Collected data
# # # # #
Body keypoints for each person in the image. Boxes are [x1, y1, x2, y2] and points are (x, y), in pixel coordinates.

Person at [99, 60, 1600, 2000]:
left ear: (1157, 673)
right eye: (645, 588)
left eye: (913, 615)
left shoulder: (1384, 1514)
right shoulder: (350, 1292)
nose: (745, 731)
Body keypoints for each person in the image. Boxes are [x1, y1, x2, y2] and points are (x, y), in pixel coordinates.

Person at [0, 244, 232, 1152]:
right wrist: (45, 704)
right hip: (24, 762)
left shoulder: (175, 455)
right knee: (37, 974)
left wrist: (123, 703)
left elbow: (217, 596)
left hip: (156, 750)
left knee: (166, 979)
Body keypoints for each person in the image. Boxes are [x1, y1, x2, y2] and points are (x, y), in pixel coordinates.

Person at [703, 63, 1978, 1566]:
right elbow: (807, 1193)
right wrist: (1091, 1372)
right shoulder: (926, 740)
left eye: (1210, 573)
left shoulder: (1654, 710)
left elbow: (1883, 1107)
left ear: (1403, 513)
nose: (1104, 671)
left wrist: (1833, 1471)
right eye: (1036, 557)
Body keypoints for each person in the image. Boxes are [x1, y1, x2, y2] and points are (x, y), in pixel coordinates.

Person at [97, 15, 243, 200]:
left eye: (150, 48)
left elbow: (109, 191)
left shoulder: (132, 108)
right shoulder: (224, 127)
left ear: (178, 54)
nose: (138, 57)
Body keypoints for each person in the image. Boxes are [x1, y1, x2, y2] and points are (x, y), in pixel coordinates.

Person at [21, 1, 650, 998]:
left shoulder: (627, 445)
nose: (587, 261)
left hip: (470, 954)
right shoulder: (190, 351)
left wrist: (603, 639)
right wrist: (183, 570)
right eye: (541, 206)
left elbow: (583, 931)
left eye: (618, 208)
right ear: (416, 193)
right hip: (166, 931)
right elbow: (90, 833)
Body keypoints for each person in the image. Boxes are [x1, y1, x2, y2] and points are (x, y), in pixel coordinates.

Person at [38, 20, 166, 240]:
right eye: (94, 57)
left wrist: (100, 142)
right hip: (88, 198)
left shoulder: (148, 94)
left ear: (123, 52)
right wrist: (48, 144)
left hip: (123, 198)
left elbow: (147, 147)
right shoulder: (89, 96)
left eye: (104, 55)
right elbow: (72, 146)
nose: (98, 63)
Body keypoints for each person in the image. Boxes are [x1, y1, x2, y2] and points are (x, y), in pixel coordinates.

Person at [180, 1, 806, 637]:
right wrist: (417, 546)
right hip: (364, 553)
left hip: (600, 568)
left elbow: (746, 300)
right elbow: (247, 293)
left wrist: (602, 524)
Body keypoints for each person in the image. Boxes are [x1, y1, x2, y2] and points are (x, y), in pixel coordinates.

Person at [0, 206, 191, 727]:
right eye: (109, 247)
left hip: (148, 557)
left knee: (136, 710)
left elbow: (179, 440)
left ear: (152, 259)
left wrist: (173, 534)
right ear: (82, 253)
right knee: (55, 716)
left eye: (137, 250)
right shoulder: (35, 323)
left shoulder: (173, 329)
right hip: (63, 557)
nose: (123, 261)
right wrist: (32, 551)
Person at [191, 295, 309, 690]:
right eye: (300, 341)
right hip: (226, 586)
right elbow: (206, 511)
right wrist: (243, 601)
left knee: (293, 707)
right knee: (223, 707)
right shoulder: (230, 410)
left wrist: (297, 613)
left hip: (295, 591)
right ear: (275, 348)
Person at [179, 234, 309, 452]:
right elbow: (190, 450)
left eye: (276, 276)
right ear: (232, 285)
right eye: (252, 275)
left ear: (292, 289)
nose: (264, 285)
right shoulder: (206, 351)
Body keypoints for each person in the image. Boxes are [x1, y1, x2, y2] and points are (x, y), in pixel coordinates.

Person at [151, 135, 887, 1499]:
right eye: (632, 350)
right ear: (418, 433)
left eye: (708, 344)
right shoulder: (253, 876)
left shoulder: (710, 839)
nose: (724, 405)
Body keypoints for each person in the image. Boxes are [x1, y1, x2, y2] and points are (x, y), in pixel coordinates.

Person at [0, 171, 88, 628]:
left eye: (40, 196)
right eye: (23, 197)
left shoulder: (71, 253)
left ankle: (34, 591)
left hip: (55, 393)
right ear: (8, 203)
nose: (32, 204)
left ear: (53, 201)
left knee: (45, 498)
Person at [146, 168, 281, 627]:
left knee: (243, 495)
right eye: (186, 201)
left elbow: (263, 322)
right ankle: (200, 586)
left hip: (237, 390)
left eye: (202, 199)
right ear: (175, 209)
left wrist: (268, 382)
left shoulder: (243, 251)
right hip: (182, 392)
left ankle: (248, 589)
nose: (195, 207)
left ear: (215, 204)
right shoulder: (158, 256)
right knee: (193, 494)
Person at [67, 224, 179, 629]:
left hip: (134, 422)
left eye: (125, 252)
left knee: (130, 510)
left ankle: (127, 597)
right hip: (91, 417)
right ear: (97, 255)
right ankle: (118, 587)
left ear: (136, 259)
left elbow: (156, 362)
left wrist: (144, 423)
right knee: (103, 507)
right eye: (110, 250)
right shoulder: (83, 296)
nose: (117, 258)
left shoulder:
# # # # #
• **WORK TO BE COMPLETED**: Go through the data above from its first line and copy each line exactly, stopping once the line with "left shoulder: (627, 445)" has been copied.

• **YOUR RESPONSE**:
Body keypoints for each person in the image. Boxes are [x1, y1, x2, y2] and points are (x, y), in pixel coordinates.

Person at [99, 60, 1600, 2000]:
left ear: (1157, 673)
right eye: (645, 588)
left eye: (913, 615)
left shoulder: (1384, 1514)
right shoulder: (350, 1292)
nose: (745, 731)
Body keypoints for each person in the image. Boxes are [x1, y1, x2, y2] and points are (x, y), in pixel coordinates.

Person at [0, 244, 232, 1152]:
right wrist: (45, 704)
right hip: (24, 762)
left shoulder: (175, 455)
right knee: (37, 974)
left wrist: (123, 703)
left elbow: (217, 596)
left hip: (156, 750)
left knee: (166, 979)
Body keypoints for each person in the image. Boxes are [x1, y1, x2, y2] and points are (x, y), in pixel coordinates.

Person at [703, 63, 1978, 1566]:
right elbow: (807, 1193)
right wrist: (1091, 1372)
right shoulder: (926, 740)
left eye: (1210, 573)
left shoulder: (1654, 710)
left elbow: (1883, 1107)
left ear: (1403, 513)
nose: (1104, 671)
left wrist: (1833, 1471)
right eye: (1036, 557)
Body keypoints for each person in the image. Boxes are [x1, y1, x2, y2] and points are (x, y), in pixel coordinates.

Person at [97, 15, 243, 200]:
left eye: (150, 48)
left elbow: (109, 191)
left shoulder: (132, 108)
right shoulder: (224, 127)
left ear: (178, 54)
nose: (138, 57)
Body keypoints for each person in the image. Boxes are [x1, y1, x2, y2] and points are (x, y), in pixel coordinates.

Person at [21, 1, 650, 998]:
left shoulder: (627, 445)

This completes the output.